In theory, a coaching change and retooled supporting cast also looks better to Kyrie Irving, due to opt into a max extension, to entice him to stay around a little longer. Back in April, at the conclusion of the Cavs season, Bob Finnan of the News-Herald wrote that the Cavs are indeed expected to offer Irving a five-year, $80 million contract extension July 1st. Whether or not Irving accepts is still up for debate.

Potentially, the roster also looks more appealing for one LeBron James’ potential return, whose shadowy omnipresence still looms large over the franchise much like Sauron's eye in the “Lord of the Rings” trilogy.

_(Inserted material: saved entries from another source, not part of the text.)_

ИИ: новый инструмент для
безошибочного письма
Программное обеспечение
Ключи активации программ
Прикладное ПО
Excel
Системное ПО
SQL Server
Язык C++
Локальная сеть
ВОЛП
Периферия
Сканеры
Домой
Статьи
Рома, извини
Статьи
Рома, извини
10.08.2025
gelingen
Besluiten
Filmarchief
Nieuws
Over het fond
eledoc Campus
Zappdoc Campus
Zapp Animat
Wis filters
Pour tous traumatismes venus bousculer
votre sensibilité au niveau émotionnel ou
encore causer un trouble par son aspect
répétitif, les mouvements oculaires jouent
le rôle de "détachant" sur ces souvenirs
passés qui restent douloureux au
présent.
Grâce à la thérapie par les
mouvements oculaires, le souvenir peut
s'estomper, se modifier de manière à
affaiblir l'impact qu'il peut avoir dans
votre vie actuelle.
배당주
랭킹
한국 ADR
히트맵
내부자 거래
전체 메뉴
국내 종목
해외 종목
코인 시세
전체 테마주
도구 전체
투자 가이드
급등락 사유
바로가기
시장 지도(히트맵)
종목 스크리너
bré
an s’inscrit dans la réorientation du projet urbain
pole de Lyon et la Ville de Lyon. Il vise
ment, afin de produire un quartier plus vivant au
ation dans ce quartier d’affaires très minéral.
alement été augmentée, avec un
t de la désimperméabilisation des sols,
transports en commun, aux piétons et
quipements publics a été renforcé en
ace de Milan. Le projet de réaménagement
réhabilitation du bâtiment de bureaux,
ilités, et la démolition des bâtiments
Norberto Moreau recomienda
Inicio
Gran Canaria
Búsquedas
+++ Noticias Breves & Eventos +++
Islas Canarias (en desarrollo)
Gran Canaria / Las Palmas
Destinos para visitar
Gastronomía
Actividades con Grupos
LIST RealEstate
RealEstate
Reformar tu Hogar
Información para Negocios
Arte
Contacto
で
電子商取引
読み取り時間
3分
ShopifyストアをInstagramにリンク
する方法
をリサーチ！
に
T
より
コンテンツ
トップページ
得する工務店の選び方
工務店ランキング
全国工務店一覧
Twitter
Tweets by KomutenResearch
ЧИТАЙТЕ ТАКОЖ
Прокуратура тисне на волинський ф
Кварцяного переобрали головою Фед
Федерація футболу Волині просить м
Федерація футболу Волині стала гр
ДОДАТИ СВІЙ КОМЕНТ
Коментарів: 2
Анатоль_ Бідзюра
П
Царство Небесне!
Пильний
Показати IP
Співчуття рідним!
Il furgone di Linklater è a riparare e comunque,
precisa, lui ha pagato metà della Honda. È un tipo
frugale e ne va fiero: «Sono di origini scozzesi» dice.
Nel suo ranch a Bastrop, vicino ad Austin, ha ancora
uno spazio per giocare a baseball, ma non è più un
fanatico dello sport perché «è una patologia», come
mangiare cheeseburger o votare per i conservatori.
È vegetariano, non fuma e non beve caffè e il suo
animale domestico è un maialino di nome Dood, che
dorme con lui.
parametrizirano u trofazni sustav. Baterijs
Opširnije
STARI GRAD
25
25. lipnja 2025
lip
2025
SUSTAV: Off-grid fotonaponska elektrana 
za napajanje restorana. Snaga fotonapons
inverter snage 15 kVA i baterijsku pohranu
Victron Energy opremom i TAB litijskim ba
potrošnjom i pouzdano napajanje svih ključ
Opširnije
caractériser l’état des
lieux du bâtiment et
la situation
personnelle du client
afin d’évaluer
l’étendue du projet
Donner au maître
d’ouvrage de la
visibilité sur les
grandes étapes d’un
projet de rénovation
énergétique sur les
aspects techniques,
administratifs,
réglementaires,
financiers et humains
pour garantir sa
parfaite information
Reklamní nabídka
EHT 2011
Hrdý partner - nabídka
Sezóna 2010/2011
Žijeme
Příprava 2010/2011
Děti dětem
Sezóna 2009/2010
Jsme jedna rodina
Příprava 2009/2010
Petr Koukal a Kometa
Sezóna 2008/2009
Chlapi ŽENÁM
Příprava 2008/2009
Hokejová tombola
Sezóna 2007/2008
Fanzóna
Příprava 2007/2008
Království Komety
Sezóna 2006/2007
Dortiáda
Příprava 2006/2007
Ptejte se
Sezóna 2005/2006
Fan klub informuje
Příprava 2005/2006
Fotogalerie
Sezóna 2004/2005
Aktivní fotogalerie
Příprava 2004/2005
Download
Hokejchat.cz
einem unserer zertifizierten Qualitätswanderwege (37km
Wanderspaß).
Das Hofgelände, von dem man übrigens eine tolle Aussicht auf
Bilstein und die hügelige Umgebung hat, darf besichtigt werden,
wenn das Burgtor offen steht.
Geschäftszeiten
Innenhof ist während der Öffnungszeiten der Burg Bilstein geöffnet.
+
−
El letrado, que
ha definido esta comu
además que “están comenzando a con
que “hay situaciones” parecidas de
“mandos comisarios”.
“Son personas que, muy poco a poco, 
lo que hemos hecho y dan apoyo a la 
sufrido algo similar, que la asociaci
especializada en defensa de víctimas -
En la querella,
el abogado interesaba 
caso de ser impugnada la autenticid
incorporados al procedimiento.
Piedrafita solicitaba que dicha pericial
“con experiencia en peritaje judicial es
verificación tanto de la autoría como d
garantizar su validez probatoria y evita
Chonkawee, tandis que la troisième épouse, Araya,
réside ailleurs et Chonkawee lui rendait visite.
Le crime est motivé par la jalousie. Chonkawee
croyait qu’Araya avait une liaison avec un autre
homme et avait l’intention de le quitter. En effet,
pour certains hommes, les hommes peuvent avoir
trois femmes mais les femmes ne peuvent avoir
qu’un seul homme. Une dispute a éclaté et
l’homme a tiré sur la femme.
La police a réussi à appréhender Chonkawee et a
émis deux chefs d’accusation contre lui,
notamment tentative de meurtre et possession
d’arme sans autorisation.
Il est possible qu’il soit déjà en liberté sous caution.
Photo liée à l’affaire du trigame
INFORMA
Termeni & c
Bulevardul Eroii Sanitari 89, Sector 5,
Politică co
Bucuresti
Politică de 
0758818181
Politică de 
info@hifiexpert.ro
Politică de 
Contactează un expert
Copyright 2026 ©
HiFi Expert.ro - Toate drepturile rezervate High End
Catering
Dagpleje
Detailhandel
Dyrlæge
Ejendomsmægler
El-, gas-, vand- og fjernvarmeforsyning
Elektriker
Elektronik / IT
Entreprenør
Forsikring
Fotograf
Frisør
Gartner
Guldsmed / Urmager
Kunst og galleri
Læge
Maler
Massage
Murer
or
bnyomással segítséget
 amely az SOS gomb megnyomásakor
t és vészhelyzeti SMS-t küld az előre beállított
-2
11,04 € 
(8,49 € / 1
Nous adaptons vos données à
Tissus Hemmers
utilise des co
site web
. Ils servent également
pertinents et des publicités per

The thesis is simple and reads like script from Disney; after assessing his options, James, who can opt out of his contract at season's end, compares the young collection of talent being amassed in Cleveland to an increasingly geriatric Miami Heat squad and decides to come home to right the wrongs of "The Decision" and win multiple titles for the moribund sports city.
There are a number of flaws to that logic, but getting James back would represent the ultimate coup for the Cavaliers.

Cleveland.com's Chris Fedor caught that former Cavs head coach Mike Brown said as much in an interview two weeks ago on Dan LeBatard's ESPN radio show. "I think they will definitely try and make a run at him," Brown said. "With him being from this area it makes more sense for Cleveland to go after him than any other team besides the Miami Heat."


Of course, none of this matters if the Cavaliers do not make the right pick come June 26th.


So who do they take? Do the Cavs take the seven-foot center that runs the floor like a guard in Joel Embiid? Perhaps they bank on the potential of Andrew Wiggins, who can jump out of the gym. Or, the Cavs could buy into the on-court production of a player like Duke's Jabari Parker, who many scouts believe could average 15-and-10 his rookie year.

The leader in the clubhouse at this point seems to be Embiid, with most mock drafts listing him atop their boards. Amico endorses the selection saying, "I'm gonna go with Joel Embiid right now," when asked who he thought the Cavs would take if the draft were held today.

The concern with him is that he has only played three years of organized basketball and is coming off a back injury suffered this past season. Also, the list of big man draft busts through NBA history - Sam Bowie, Michael Olowokandi, Kwame Brown, Hasheem Thabeet and Greg Oden, just to name a few, - reads about as long as that of Cleveland Browns quarterbacks of the past 15 years.

The Cavaliers gaining the number one overall pick provides hope and options moving forward. In the four years since LeBron James left, Cavalier fans have kept the franchise among the upper half of the league in attendance, averaging about 85 percent capacity per game, according to ESPN's Stats and Information department.

That goodwill will wane the longer the losing continues. Look no further than across the street at the empty seats at Progressive Field for an example of what can happen when the fans turn.
The NBA has the least documented parity of the four major sports - only eight different teams have won an NBA title in the past 30 years. With all the chips seemingly falling into place for the Cavaliers in a cold weather, mid-major market, it seems to be win now or forever hold your place in NBA no-man's land.